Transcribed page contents
★ ★ ★ ★

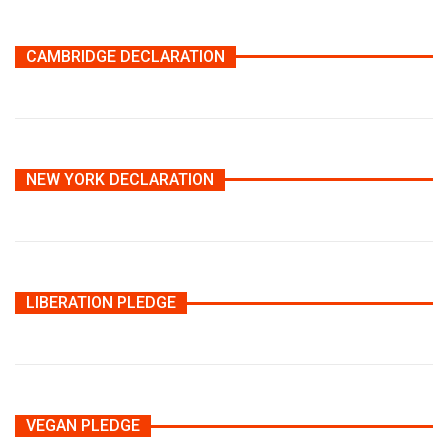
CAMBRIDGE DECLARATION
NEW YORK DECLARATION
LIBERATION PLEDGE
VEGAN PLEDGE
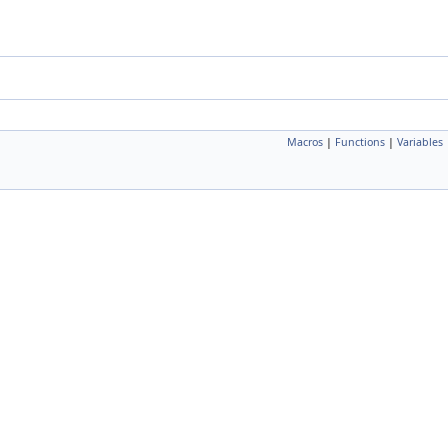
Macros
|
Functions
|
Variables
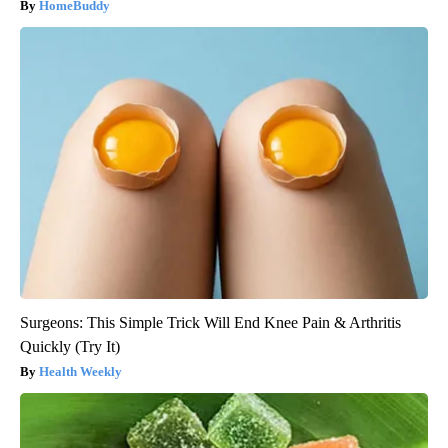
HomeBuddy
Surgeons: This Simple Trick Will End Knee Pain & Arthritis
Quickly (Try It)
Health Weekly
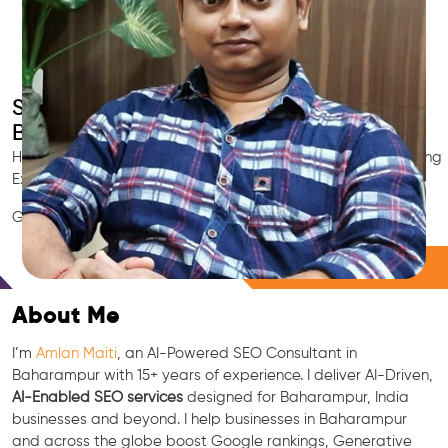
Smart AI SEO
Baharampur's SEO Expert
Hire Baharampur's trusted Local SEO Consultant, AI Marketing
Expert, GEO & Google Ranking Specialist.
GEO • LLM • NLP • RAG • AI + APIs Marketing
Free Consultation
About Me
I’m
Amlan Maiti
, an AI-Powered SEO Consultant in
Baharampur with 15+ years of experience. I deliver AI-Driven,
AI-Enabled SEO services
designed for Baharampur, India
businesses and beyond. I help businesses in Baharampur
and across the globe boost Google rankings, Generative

★ ★ ★ ★

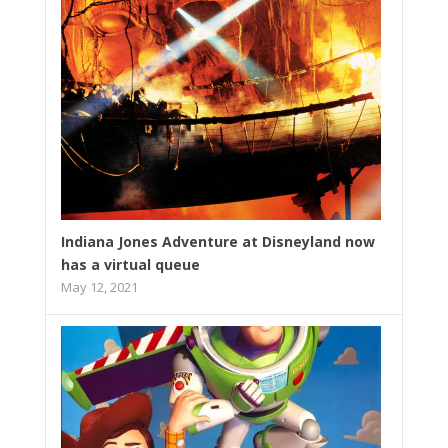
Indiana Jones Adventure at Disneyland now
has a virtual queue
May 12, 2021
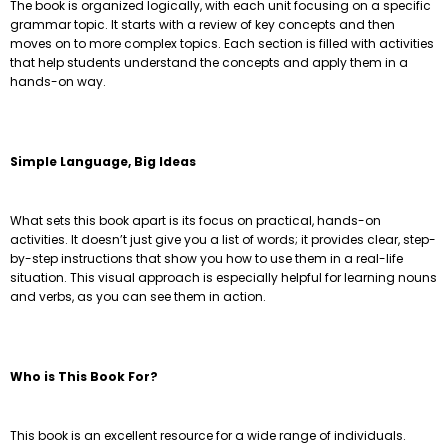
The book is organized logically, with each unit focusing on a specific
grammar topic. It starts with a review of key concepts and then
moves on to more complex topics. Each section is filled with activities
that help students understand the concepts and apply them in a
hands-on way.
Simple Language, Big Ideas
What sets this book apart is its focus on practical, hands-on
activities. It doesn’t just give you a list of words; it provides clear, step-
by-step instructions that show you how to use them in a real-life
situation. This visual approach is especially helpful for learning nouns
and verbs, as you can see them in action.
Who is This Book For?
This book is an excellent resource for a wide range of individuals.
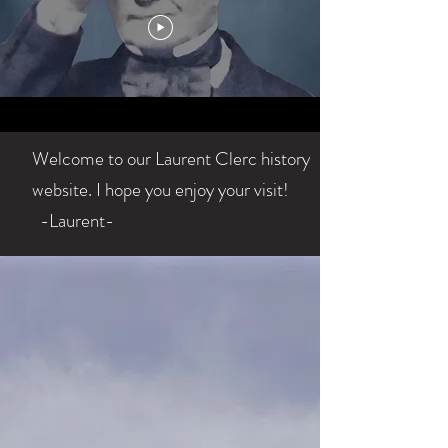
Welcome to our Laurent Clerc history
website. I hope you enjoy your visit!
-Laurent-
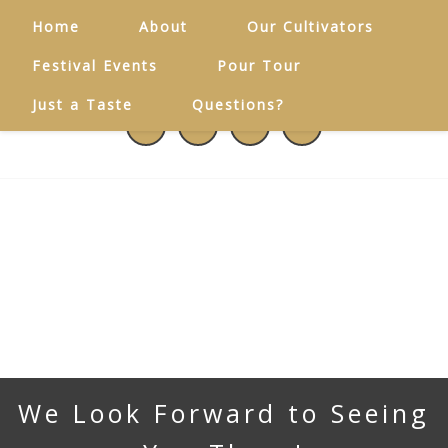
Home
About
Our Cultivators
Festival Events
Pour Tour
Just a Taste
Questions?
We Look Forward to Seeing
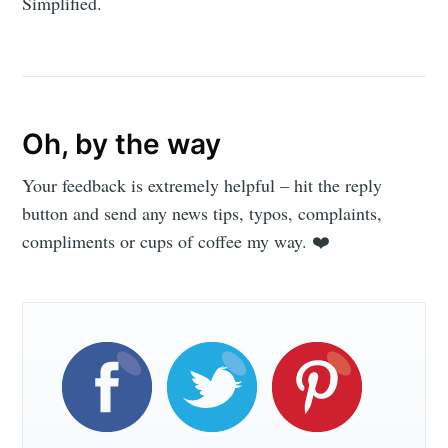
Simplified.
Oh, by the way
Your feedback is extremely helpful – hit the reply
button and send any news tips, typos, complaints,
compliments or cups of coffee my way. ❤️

★ ★ ★ ★

# PROBLEM STATEMENT
Among the lines above, the one with "situation. This visual" opens the part to repeat and the one with "Oh, by the way" closes it; repeat only that part exactly, with no pictures.

# ANSWER SPACE
situation. This visual approach is especially helpful for learning nouns
and verbs, as you can see them in action.
Who is This Book For?
This book is an excellent resource for a wide range of individuals.
Welcome to our Laurent Clerc history
website. I hope you enjoy your visit!
-Laurent-
Home
About
Our Cultivators
Festival Events
Pour Tour
Just a Taste
Questions?
We Look Forward to Seeing
Simplified.
Oh, by the way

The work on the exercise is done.